Search the listing below for the word "down" and return each line that contains it.

Supplied material -
┌──

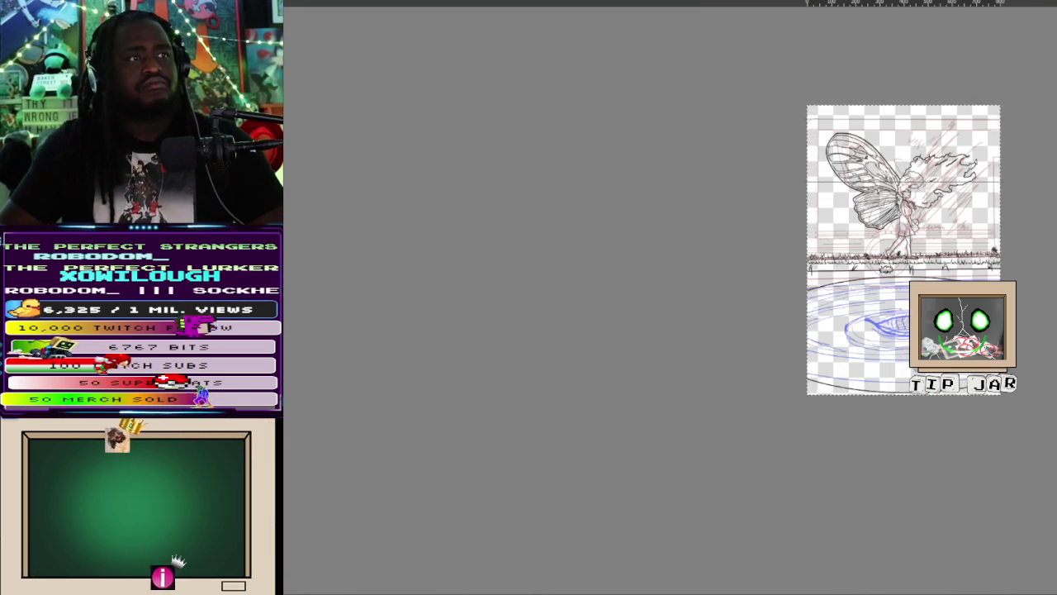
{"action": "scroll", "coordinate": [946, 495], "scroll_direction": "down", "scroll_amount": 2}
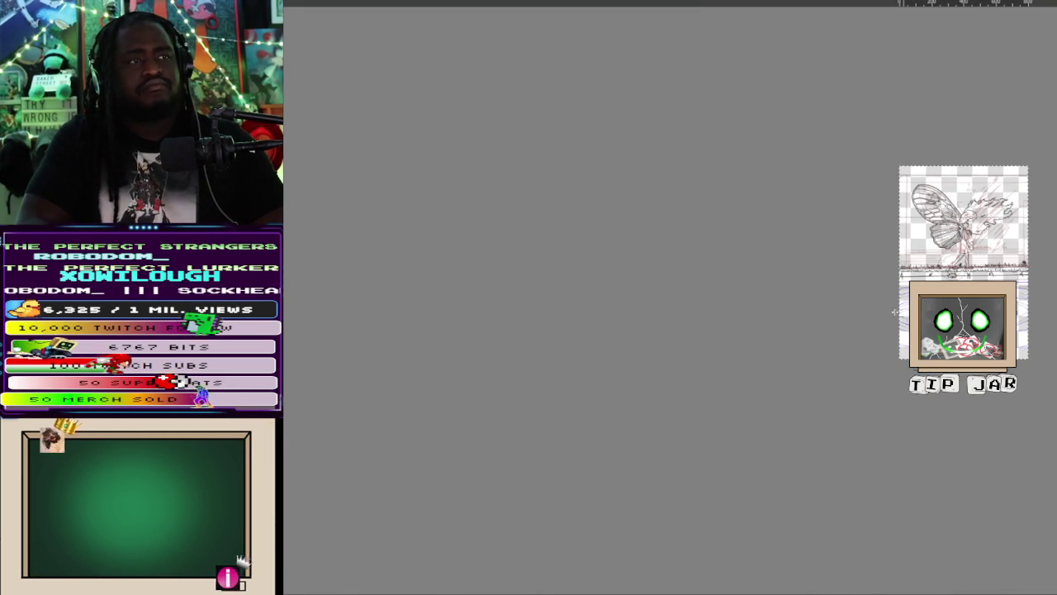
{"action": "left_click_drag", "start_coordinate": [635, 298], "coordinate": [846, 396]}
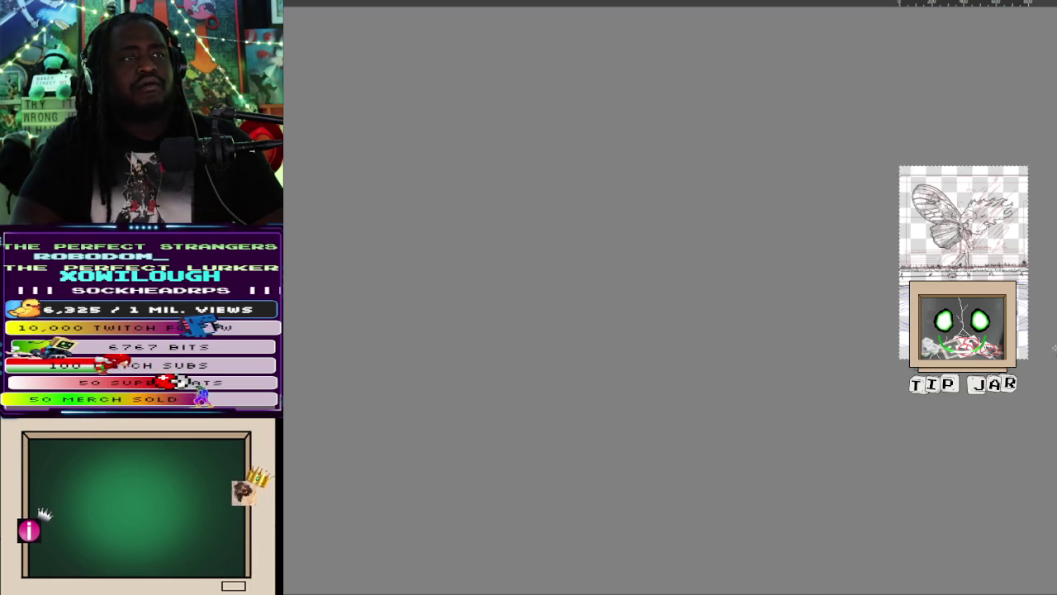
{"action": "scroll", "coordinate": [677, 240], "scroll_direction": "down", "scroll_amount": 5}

└──
┌──

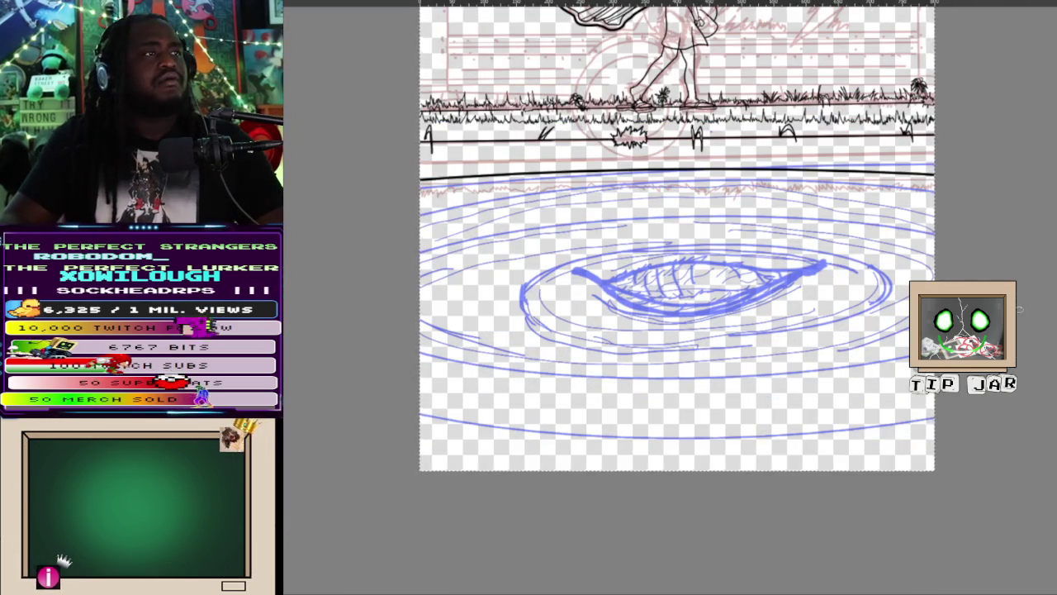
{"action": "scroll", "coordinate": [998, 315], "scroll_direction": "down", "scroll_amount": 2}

└──
┌──

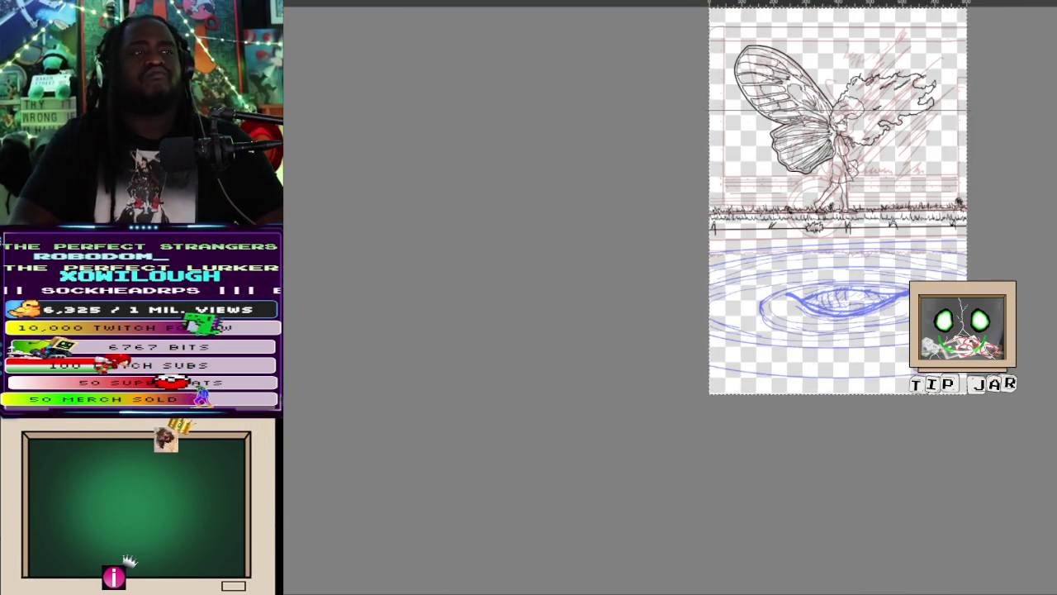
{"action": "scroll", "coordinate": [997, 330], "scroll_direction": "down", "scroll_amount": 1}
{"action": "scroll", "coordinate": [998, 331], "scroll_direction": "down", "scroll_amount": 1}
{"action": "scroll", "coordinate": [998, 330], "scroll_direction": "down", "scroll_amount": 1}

└──

Task answer -
{"action": "scroll", "coordinate": [946, 495], "scroll_direction": "down", "scroll_amount": 2}
{"action": "scroll", "coordinate": [677, 240], "scroll_direction": "down", "scroll_amount": 5}
{"action": "scroll", "coordinate": [998, 315], "scroll_direction": "down", "scroll_amount": 2}
{"action": "scroll", "coordinate": [997, 330], "scroll_direction": "down", "scroll_amount": 1}
{"action": "scroll", "coordinate": [998, 331], "scroll_direction": "down", "scroll_amount": 1}
{"action": "scroll", "coordinate": [998, 330], "scroll_direction": "down", "scroll_amount": 1}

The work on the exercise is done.